→ Data shown
*** Begin section ***
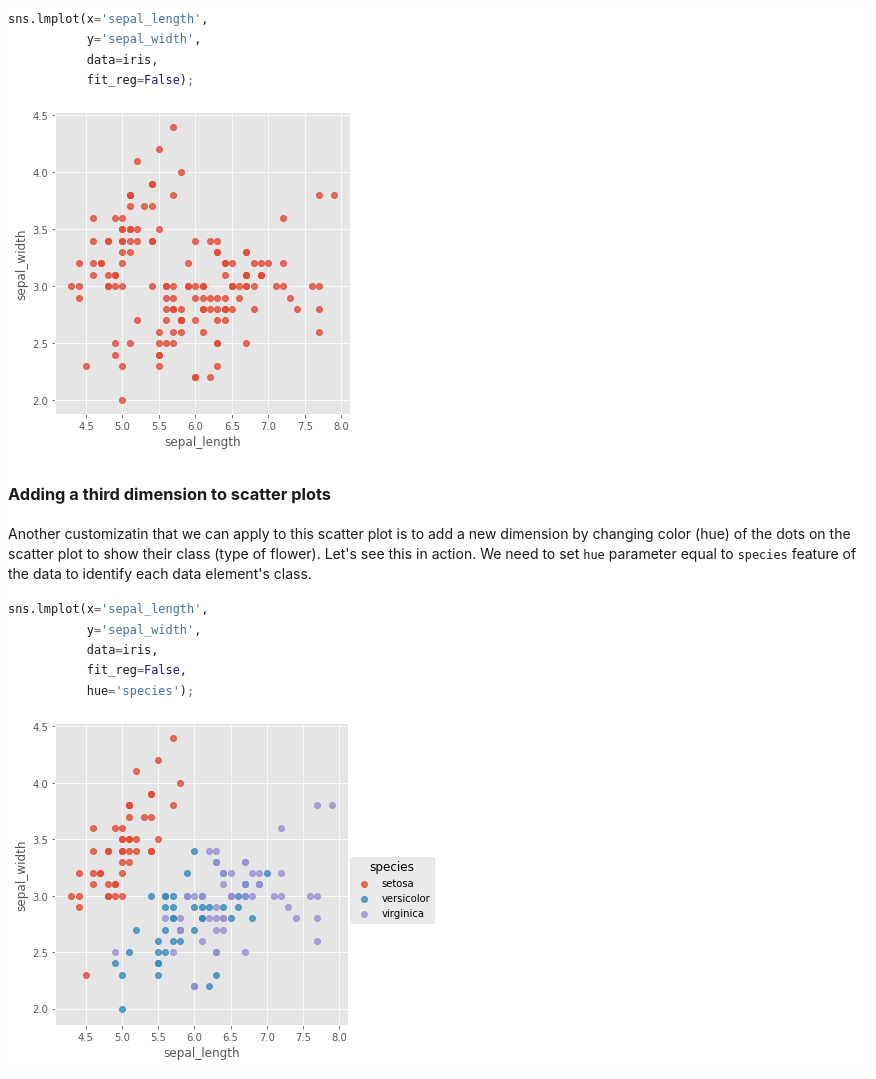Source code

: 
```python
sns.lmplot(x='sepal_length', 
           y='sepal_width', 
           data=iris, 
           fit_reg=False);
```


![png](output_6_0.png)


### Adding a third dimension to scatter plots

Another customizatin that we can apply to this scatter plot is to add a new dimension by changing color (hue) of the dots on the scatter plot to show their class (type of flower). Let's see this in action. We need to set `hue` parameter equal to `species` feature of the data to identify each data element's class. 


```python
sns.lmplot(x='sepal_length', 
           y='sepal_width', 
           data=iris, 
           fit_reg=False,
           hue='species');
```


![png](output_8_0.png)
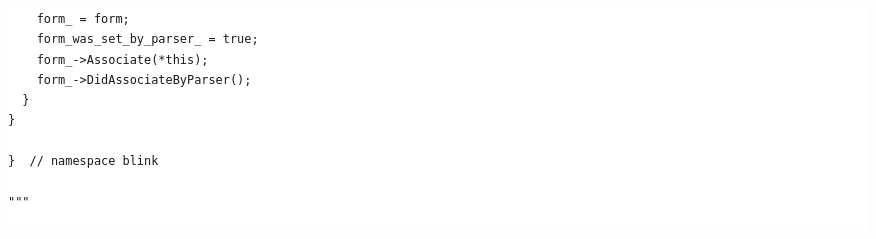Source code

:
 ```
    form_ = form;
    form_was_set_by_parser_ = true;
    form_->Associate(*this);
    form_->DidAssociateByParser();
  }
}

}  // namespace blink

"""


```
*** End section ***
→ Aim of the task
Please state how many lines in the data contain the word "species", giving only that number.

→ Task result
2